_INFORMAZIONI SUL COMPITO_: Cita per intero l'articolo su Antonio Conte e la Nazionale, riproducendolo parola per parola senza alcuna modifica.

_ESTRATTO SELEZIONATO_:
-*-*-

Nazionale, Conte detta le regole: “qui l’io resta a casa!”

Antonio Conte ha costruito gli straordinari successi della sua ancora breve carriera da allenatore con una parola d’ordine “Noi“. Lo stesso concetto che da meta’ agosto ha imposto nella Nazionale azzurra perche’, come spiega in un’intervista rilasciata al Corriere della Sera “il talento da solo non basta la mia e’ una squadra e chi pensa con l’io puo’ restare a casa”. Prima di parlare della sua Italia, c’e’ tempo per andare indietro e se pensa a quello che ha fatto nel mondo del calcio prova “orgoglio ed emozione. E penso alla fatica che ho fatto, tanta. Quello che ho ottenuto me lo sono sempre conquistato con il lavoro duro“. Tra i calciatori di un tempo come lui e quelli di oggi: “c’e’ una differenza sostanziale e si chiama fame. Noi crescevamo in mezzo alla strada, dove si giocava a pallone e si imparava a difenderci per non morire. Serve il sacro fuoco. E se non ce l’hai e’ un guaio. E il talento da solo non basta. Ecco perche’ in Nazionale la parola d’ordine e’: noi. Chi pensa con l’io puo’ restare a casa”. La sensazione e’ che il Conte azzurro sia piu’ tranquillo. Senza tensioni e senza nemici. “Conte e’ Conte. Alla Juve, come all’Arezzo. Ora rappresento il Paese, sono l’allenatore di tutti. Ma se ci sara’ bisogno di andare in guerra non mi tirero’ indietro. Difendo sempre il mio gruppo”. Da juventino divideva l’Italia, ora “mi piace quando i tifosi bianconeri mi fermano per strada e mi ringraziano per quello che ho fatto. Ma succede anche a Siena e a Bari, dove ho vinto. E mi piace che intorno alla Nazionale ci sia nuovamente entusiasmo. Spero che sia contagioso e che serva a riempire San Siro contro la Croazia perche’ sara’ dura”.

-*-*-

[Dati raccolti]
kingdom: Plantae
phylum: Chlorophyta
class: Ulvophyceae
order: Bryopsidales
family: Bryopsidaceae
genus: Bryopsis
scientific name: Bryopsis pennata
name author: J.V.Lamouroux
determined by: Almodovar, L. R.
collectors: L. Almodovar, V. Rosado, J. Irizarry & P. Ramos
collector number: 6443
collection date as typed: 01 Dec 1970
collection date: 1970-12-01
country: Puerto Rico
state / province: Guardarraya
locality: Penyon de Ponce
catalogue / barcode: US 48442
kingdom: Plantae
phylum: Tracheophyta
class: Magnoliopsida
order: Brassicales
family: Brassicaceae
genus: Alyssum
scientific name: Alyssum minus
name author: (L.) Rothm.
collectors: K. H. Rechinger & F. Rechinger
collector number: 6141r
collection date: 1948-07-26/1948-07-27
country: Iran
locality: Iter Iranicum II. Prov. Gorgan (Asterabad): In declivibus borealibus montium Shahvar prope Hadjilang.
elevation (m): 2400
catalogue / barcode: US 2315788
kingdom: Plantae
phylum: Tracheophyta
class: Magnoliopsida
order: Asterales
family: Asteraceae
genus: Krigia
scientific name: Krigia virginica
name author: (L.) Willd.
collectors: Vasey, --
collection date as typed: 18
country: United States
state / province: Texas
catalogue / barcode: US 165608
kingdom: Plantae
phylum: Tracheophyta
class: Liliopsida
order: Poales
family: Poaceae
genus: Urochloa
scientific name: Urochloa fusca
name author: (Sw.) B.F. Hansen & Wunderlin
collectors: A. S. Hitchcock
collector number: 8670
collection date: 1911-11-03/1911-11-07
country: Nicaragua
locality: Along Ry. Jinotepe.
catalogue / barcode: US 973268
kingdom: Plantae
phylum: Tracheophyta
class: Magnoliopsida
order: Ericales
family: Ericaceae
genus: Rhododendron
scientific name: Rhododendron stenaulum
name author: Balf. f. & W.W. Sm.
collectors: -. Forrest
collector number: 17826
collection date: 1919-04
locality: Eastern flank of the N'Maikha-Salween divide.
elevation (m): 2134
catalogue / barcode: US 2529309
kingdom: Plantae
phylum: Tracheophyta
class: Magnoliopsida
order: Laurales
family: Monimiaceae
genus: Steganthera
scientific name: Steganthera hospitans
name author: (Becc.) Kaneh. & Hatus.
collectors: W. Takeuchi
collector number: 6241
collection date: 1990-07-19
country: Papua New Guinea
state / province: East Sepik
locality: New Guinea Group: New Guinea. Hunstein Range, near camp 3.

-*-*-

_SOLUZIONE PROPOSTA_:
Nazionale, Conte detta le regole: “qui l’io resta a casa!”

Antonio Conte ha costruito gli straordinari successi della sua ancora breve carriera da allenatore con una parola d’ordine “Noi“. Lo stesso concetto che da meta’ agosto ha imposto nella Nazionale azzurra perche’, come spiega in un’intervista rilasciata al Corriere della Sera “il talento da solo non basta la mia e’ una squadra e chi pensa con l’io puo’ restare a casa”. Prima di parlare della sua Italia, c’e’ tempo per andare indietro e se pensa a quello che ha fatto nel mondo del calcio prova “orgoglio ed emozione. E penso alla fatica che ho fatto, tanta. Quello che ho ottenuto me lo sono sempre conquistato con il lavoro duro“. Tra i calciatori di un tempo come lui e quelli di oggi: “c’e’ una differenza sostanziale e si chiama fame. Noi crescevamo in mezzo alla strada, dove si giocava a pallone e si imparava a difenderci per non morire. Serve il sacro fuoco. E se non ce l’hai e’ un guaio. E il talento da solo non basta. Ecco perche’ in Nazionale la parola d’ordine e’: noi. Chi pensa con l’io puo’ restare a casa”. La sensazione e’ che il Conte azzurro sia piu’ tranquillo. Senza tensioni e senza nemici. “Conte e’ Conte. Alla Juve, come all’Arezzo. Ora rappresento il Paese, sono l’allenatore di tutti. Ma se ci sara’ bisogno di andare in guerra non mi tirero’ indietro. Difendo sempre il mio gruppo”. Da juventino divideva l’Italia, ora “mi piace quando i tifosi bianconeri mi fermano per strada e mi ringraziano per quello che ho fatto. Ma succede anche a Siena e a Bari, dove ho vinto. E mi piace che intorno alla Nazionale ci sia nuovamente entusiasmo. Spero che sia contagioso e che serva a riempire San Siro contro la Croazia perche’ sara’ dura”.